# Dwight Gets Technical Foul #18, Suspended Again



## Basel (Mar 31, 2005)

:whatever:

Come on, Dwight. Again? Their next game is against the Bulls.


----------



## Dre (Jun 20, 2003)

To be such a supposedly jolly guy he has a problem with this...maybe borderline anger management issues


----------



## Kneejoh (Dec 21, 2004)

It's gotta be reputation at this point too, I mean it's not like he really argues that much more than other superstars. It's just a combination of refs being annoyed at him and Van Gundy, and I wouldn't be surprised if Stern played a role in this too. Because from watching Dwight he really doesn't bitch significantly more then Kobe, Lebron, Wade, etc.


----------



## JNice (Jul 13, 2002)

He's starting to get a rep. And he does stupid **** too. If you get a foul called on you and you throw the ball down the court away from the ref... you're going to get a tech. At this point its really time for Dwight to just shut up and play. It's obvious the complaining isn't going to get him anywhere.


----------



## Dee-Zy (Jan 12, 2006)

Dwight is frustrated that he can't do **** on offense. Learn some post moves big man!

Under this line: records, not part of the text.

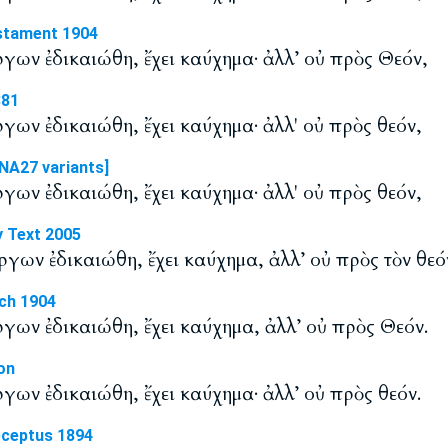
stament 1904
ργων ἐδικαιώθη, ἔχει καύχημα· ἀλλ’ οὐ πρὸς Θεόν,
881
ργων ἐδικαιώθη, ἔχει καύχημα· ἀλλ' οὐ πρὸς θεόν,
NA27 variants]
ργων ἐδικαιώθη, ἔχει καύχημα· ἀλλ' οὐ πρὸς θεόν,
y Text 2005
ργων ἐδικαιώθη, ἔχει καύχημα, ἀλλ’ οὐ πρὸς τὸν θεό
ch 1904
ργων ἐδικαιώθη, ἔχει καύχημα, ἀλλ’ οὐ πρὸς Θεόν.
on
ργων ἐδικαιώθη, ἔχει καύχημα· ἀλλ’ οὐ πρὸς θεόν.
eceptus 1894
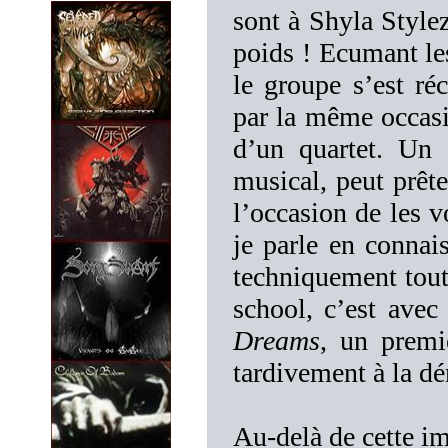
sont à Shyla Style
poids ! Ecumant les
le groupe s’est ré
par la même occasi
d’un quartet. Un 
musical, peut prête
l’occasion de les v
je parle en connai
techniquement tout 
school, c’est avec
Dreams
, un premi
tardivement à la 
Au-delà de cette i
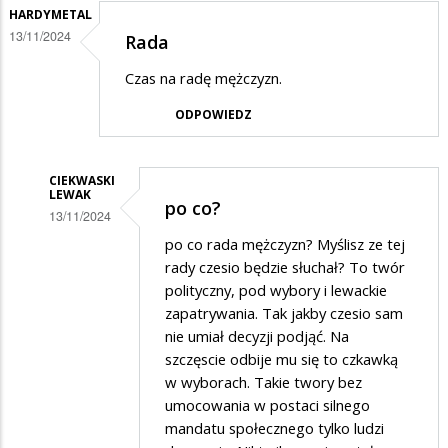
HARDYMETAL
13/11/2024
Rada
Czas na radę mężczyzn.
ODPOWIEDZ
CIEKWASKI
LEWAK
po co?
13/11/2024
Dodane
po co rada mężczyzn? Myślisz ze tej
rady czesio będzie słuchał? To twór
przez
polityczny, pod wybory i lewackie
HardyMetal
zapatrywania. Tak jakby czesio sam
w
nie umiał decyzji podjąć. Na
szczęscie odbije mu się to czkawką
odpowiedzi
w wyborach. Takie twory bez
na
umocowania w postaci silnego
Rada
mandatu społecznego tylko ludzi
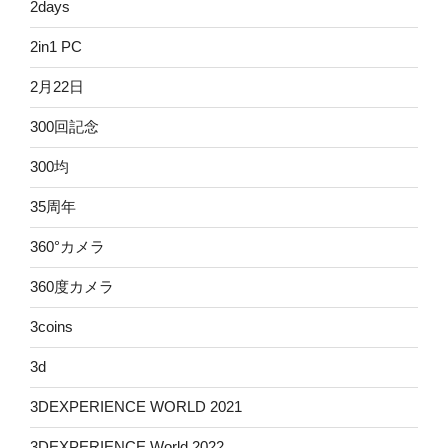
2days
2in1 PC
2月22日
300回記念
300均
35周年
360°カメラ
360度カメラ
3coins
3d
3DEXPERIENCE WORLD 2021
3DEXPERIENCE World 2022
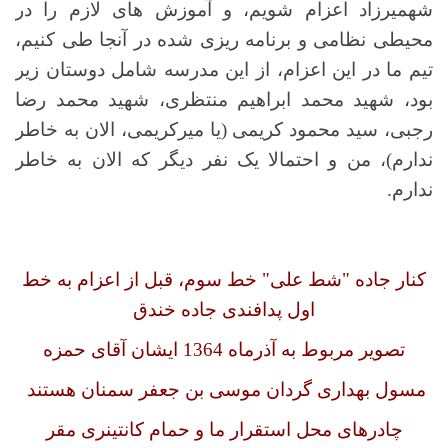
شهمیرزاد اعزام شویم، و آموزش های لازم را در
محیطی نظامی و برنامه ریزی شده در آنجا طی کنیم،
تیم ما در این اعزام، از این مدرسه شامل دوستان زیر
بود، شهید محمد ابراهیم منتظری، شهید محمد رضا
رجبی، سید محمود کریمی (یا میرکریمی، الان به خاطر
ندارم)، من و احتمالا یک نفر دیگر که الان به خاطر
ندارم.
کنار جاده "شط علی" خط سوم، قبل از اعزام به خط
اول پدافندی جاده خندق
تصویر مربوط به آذرماه 1364 ایشان آقای حمزه
مسول بهداری گردان موسی بن جعفر سمنان هستند
چادرهای محل استقرار ما و حمام کانتینری مقر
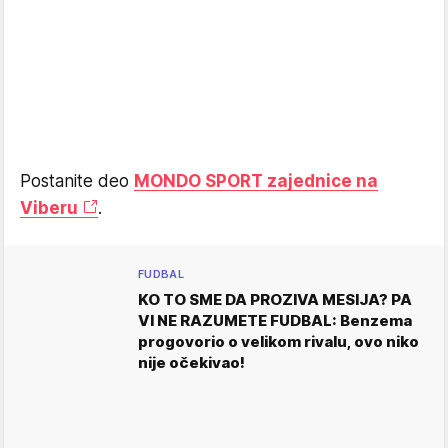
Postanite deo
MONDO SPORT zajednice na
Viberu
.
FUDBAL
KO TO SME DA PROZIVA MESIJA? PA
VI NE RAZUMETE FUDBAL: Benzema
progovorio o velikom rivalu, ovo niko
nije očekivao!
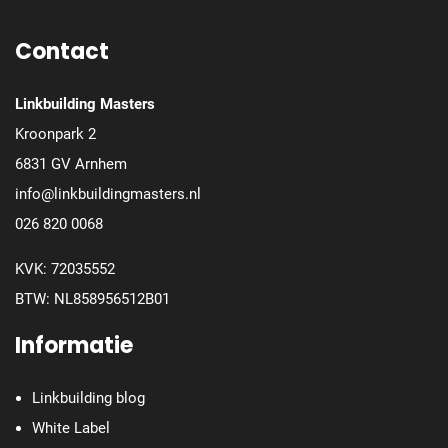
Contact
Linkbuilding Masters
Kroonpark 2
6831 GV Arnhem
info@linkbuildingmasters.nl
026 820 0068
KVK: 72035552
BTW: NL858956512B01
Informatie
Linkbuilding blog
White Label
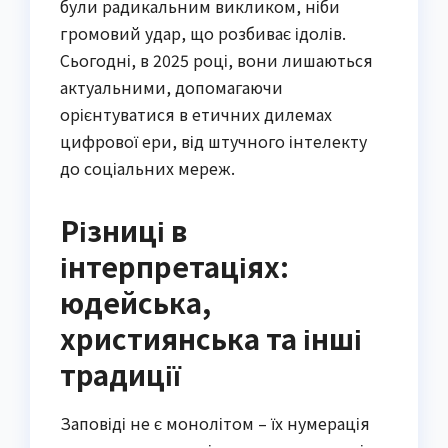
були радикальним викликом, ніби
громовий удар, що розбиває ідолів.
Сьогодні, в 2025 році, вони лишаються
актуальними, допомагаючи
орієнтуватися в етичних дилемах
цифрової ери, від штучного інтелекту
до соціальних мереж.
Різниці в
інтерпретаціях:
юдейська,
християнська та інші
традиції
Заповіді не є монолітом – їх нумерація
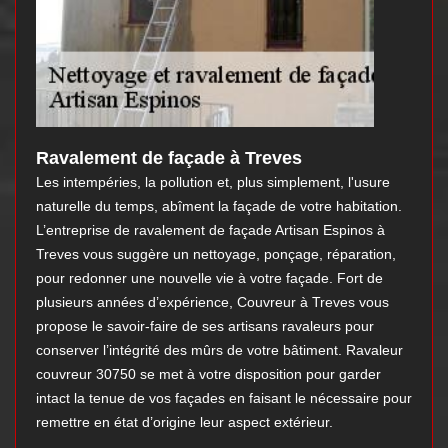
Ravalement de façade à Treves
Les intempéries, la pollution et, plus simplement, l'usure
naturelle du temps, abîment la façade de votre habitation.
L’entreprise de ravalement de façade Artisan Espinos à
Treves vous suggère un nettoyage, ponçage, réparation,
pour redonner une nouvelle vie à votre façade. Fort de
plusieurs années d’expérience, Couvreur à Treves vous
propose le savoir-faire de ses artisans ravaleurs pour
conserver l’intégrité des mûrs de votre bâtiment. Ravaleur
couvreur 30750 se met à votre disposition pour garder
intact la tenue de vos façades en faisant le nécessaire pour
remettre en état d’origine leur aspect extérieur.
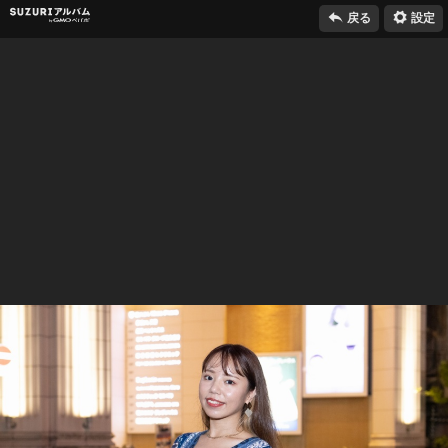

⚙
SUZURIアルバム
戻る
設定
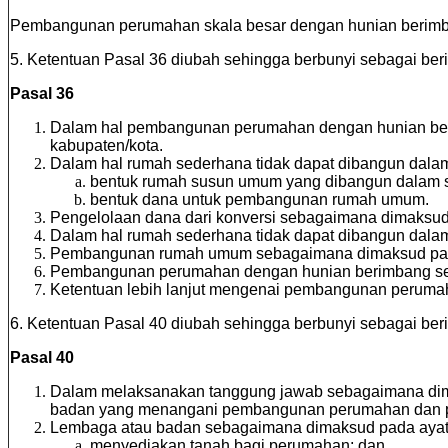
Pembangunan perumahan skala besar dengan hunian berimb
5. Ketentuan Pasal 36 diubah sehingga berbunyi sebagai beri
Pasal 36
Dalam hal pembangunan perumahan dengan hunian beri
kabupaten/kota.
Dalam hal rumah sederhana tidak dapat dibangun dalam 
bentuk rumah susun umum yang dibangun dalam 
bentuk dana untuk pembangunan rumah umum.
Pengelolaan dana dari konversi sebagaimana dimaksud 
Dalam hal rumah sederhana tidak dapat dibangun dalam
Pembangunan rumah umum sebagaimana dimaksud pada a
Pembangunan perumahan dengan hunian berimbang seb
Ketentuan lebih lanjut mengenai pembangunan perumah
6. Ketentuan Pasal 40 diubah sehingga berbunyi sebagai beri
Pasal 40
Dalam melaksanakan tanggung jawab sebagaimana dima
badan yang menangani pembangunan perumahan dan pe
Lembaga atau badan sebagaimana dimaksud pada ayat 
menyediakan tanah bagi perumahan; dan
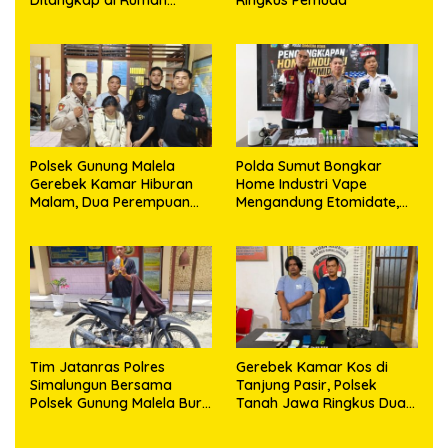
Ditangkap di Rumah
Ringkus Pemuda
Kosong, Polisi Sita
Timbangan Digital dan
Puluhan Plastik Klip
Polsek Gunung Malela
Polda Sumut Bongkar
Gerebek Kamar Hiburan
Home Industri Vape
Malam, Dua Perempuan
Mengandung Etomidate,
Penikmat Sabu Menangis
Bahan Baku Diduga
Saat Diringkus
Dipasok dari Kamboja
Tim Jatanras Polres
Gerebek Kamar Kos di
Simalungun Bersama
Tanjung Pasir, Polsek
Polsek Gunung Malela Buru
Tanah Jawa Ringkus Dua
Pelaku Curas hingga
Pengedar Sabu
Provinsi Riau dan Berhasil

In his defense, he does get hacked a lot more than any other players in the league and doesn't get any calls for them though.


----------



## Blue (Jun 21, 2007)

^Bingo. It's simple mathematics. He probably gets fouled and is involved in more defensive plays than any other player in the league. It's not that he has a worse temper, he is just in a position to get called on it alot more often.


----------